Using an infinite number of Tietze transformations I have a group presentation $G\cong\langle R|S\rangle$ which I am willing to reduce to $G\cong\langle S'|R'\rangle$ by making use of Tietze transformations. In my case, I am only using the following transformation :

Removing a generator :
If a relation can be formed where one of the generators is a word in the other generators then that generator may be removed. In order to do this it is necessary to replace all occurrences of the removed generator with its equivalent word.

In my case, I can reduce my presentation to having $|S'|=2$. However, to achieve this goal, I am requiring to be able to use an infinite number of such transformations. My setting is that I have $R=\{t\}\coprod\{a_n,\;n\in\mathbb{Z}\}$ and I can express $a_n$ in terms of $t$ and $a_0$ using relations in $R$. Applying a finite number of Tietze transformations, I can reduce the presentation to any set of generators of the form : $$S''=\{t,a_0\}\coprod\{a_n,\;|n|\geqslant N\}$$
with arbitrarily large $N$. My question is therefore :

Is it allowed to make use of an infinite number of Tietze transformations to transform a presentation into another ?

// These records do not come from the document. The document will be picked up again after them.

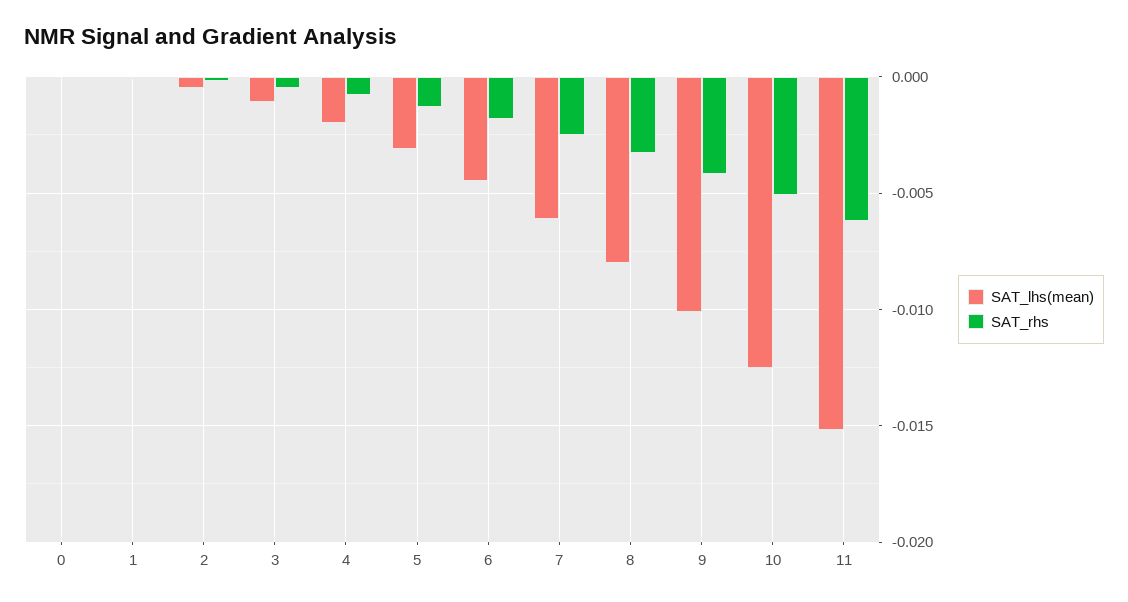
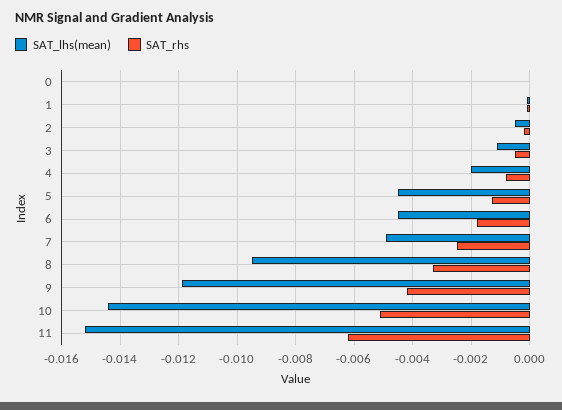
  {
    "SAT_lhs(mean)": {
      "0": 0,
      "1": 0,
      "2": -0.0005,
      "3": -0.001,
      "4": -0.002,
-     "5": -0.003,
+     "5": -0.0045,
      "6": -0.0045,
-     "7": -0.006,
+     "7": -0.005,
-     "8": -0.008,
+     "8": -0.0095,
-     "9": -0.01,
+     "9": -0.012,
-     "10": -0.0125,
+     "10": -0.0145,
      "11": -0.015
    },
    "SAT_rhs": {
      "0": 0,
      "1": 0,
      "2": 0,
      "3": -0.0005,
      "4": -0.001,
      "5": -0.0015,
      "6": -0.002,
      "7": -0.0025,
      "8": -0.0035,
      "9": -0.004,
      "10": -0.005,
      "11": -0.006
    }
  }

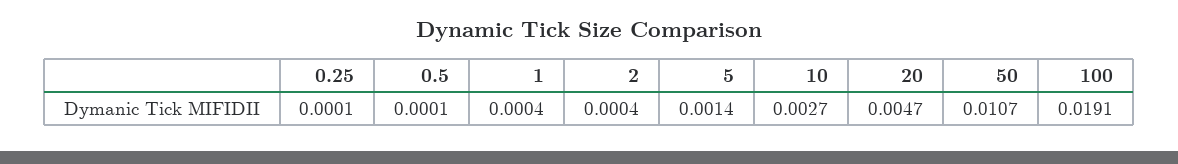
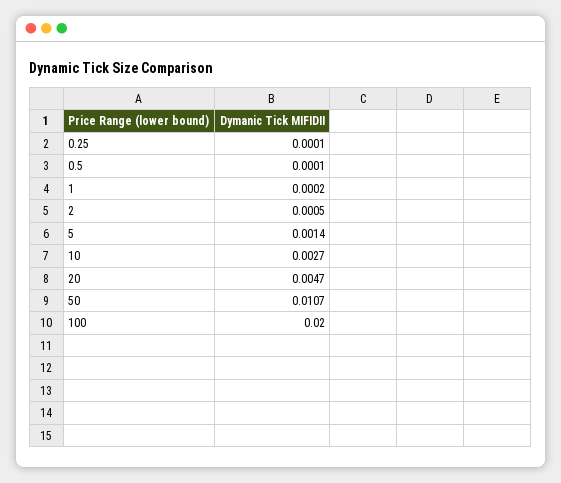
  {
    "0.25": 0.0001,
    "0.5": 0.0001,
-   "1": 0.0004,
+   "1": 0.0002,
-   "2": 0.0004,
+   "2": 0.0005,
    "5": 0.0014,
    "10": 0.0027,
    "20": 0.0047,
    "50": 0.0107,
-   "100": 0.0191
+   "100": 0.02
  }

I am expecting this result to be true in fact, since, admitting this is working just fine, the presentation I obtain in the end is exactly the one I am expected to give. Intuition tends to tell me that there's nothing wrong with this, but usually intuition is not working very well when messing with doing something "infinitely many times"...
I couldn't find anything anywhere about the proof of this fact. I even dug deep to try my luck with Tietze's 1908 paper, which was unfortunately never translated.
 A: The definition in wikipedia is incorrect, essentially for situations like you describe. Wikipedia is really defining elementary Tietze transformations, which is fine for finite presentations but not in general.
The following definition is from Section 1.5 of the book Combinatorial group theory by Magnus, Karrass and Solitar. This is a solid textbook, and although I haven't compared it with the original 1908 paper, I see no reason to suspect it is incorrect. Theorem 1.5 of this book proves Tietze's result.

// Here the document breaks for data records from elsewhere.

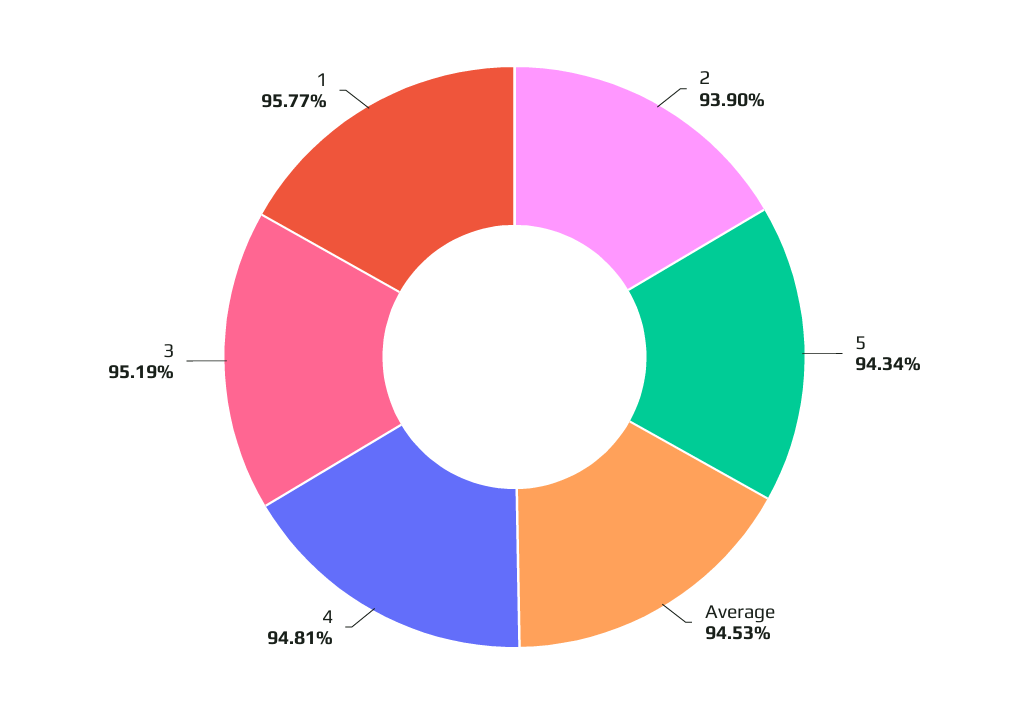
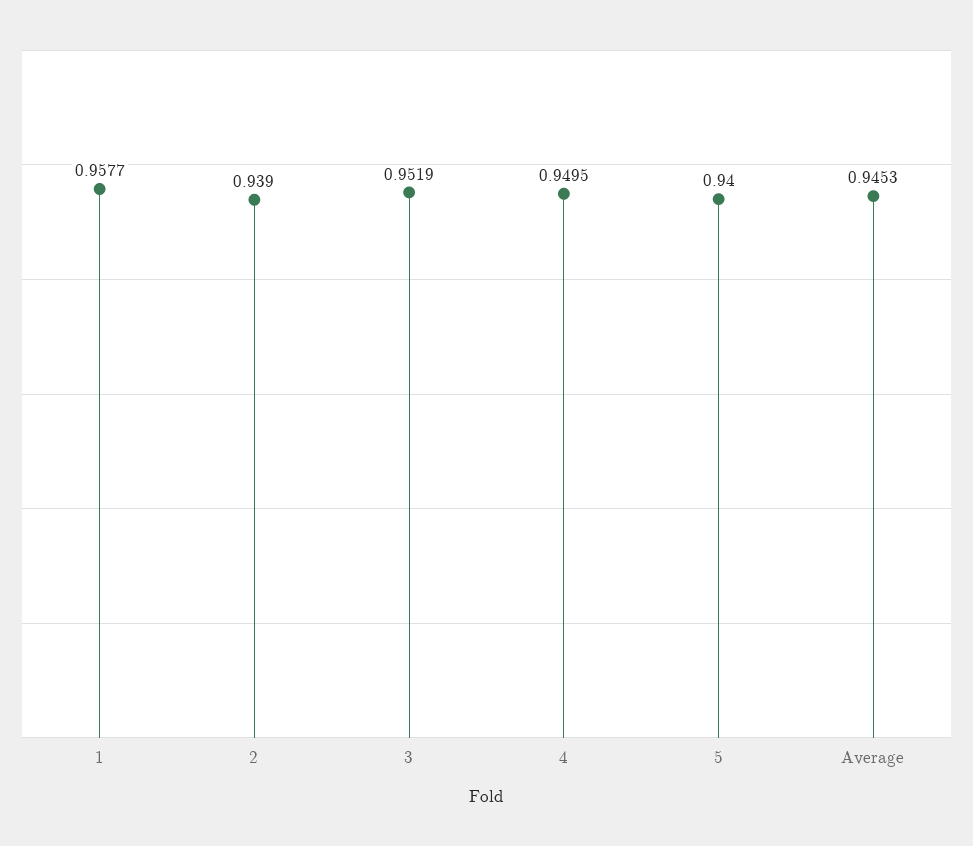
  {
    "2": 0.939,
-   "5": 0.9434,
+   "5": 0.94,
    "Average": 0.9453,
-   "4": 0.9481,
+   "4": 0.9495,
    "3": 0.9519,
    "1": 0.9577
  }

In 1908, H. Tietze showed that given a presentation
\begin{align*}
(7)&&\langle a, b, c, \ldots \mid P, Q, R\rangle
\end{align*}
for a group $G$, any other presentation for $G$ can be obtained by repeated application of the following transformations to (7):
(T1) If the words $S, T, \ldots$ are derivable from $P, Q, R, \ldots$, then add $S, T, \ldots$ to the defining relators in (7).
(T2) If some of the relators, say, $S, T, \ldots$, listed among the defining relators $P, Q, R, \ldots$ are derivable from the others, delete $S, T, \ldots$ from the defining relators in (7).
(T3) If $k, M, \ldots$ are words in $a, b, c, \ldots$, then adjoin the symbols $x, y, \ldots$ to the generating symbols in (7) and adjoin the relations $x=K, y=M, \ldots$ to the defining relators in (7).
(T4) If some of the defining relations in (7) take the form $p=V, q=W, \ldots$ where $p, q, \ldots$ are generators in (7) and $V, W, \ldots$ are words in the generators other than $p, q, \ldots$, then delete $p, q, \ldots$ from the generators, delete $p=V, q=W, \ldots$ from the defining relations, and replace $p, q, \ldots$ by $V, W, \ldots$ respectively, in the remaining defining relators in (7).
... a Tietze transformation is called elementary if it involves the insertion or deletion of one defining relator, or the insertion or deletion of one generator and the corresponding defining relation.

For example, by the above definition the group defined by
$$\langle a, b, c, \ldots\mid, a=1, b=1,c=1, \ldots\rangle$$
is seen to be trivial, as a single application of (T4) gives the empty presentation. However, if we only allow the "elementary" moves, as in Wikipedia, we never obtain the empty presentation.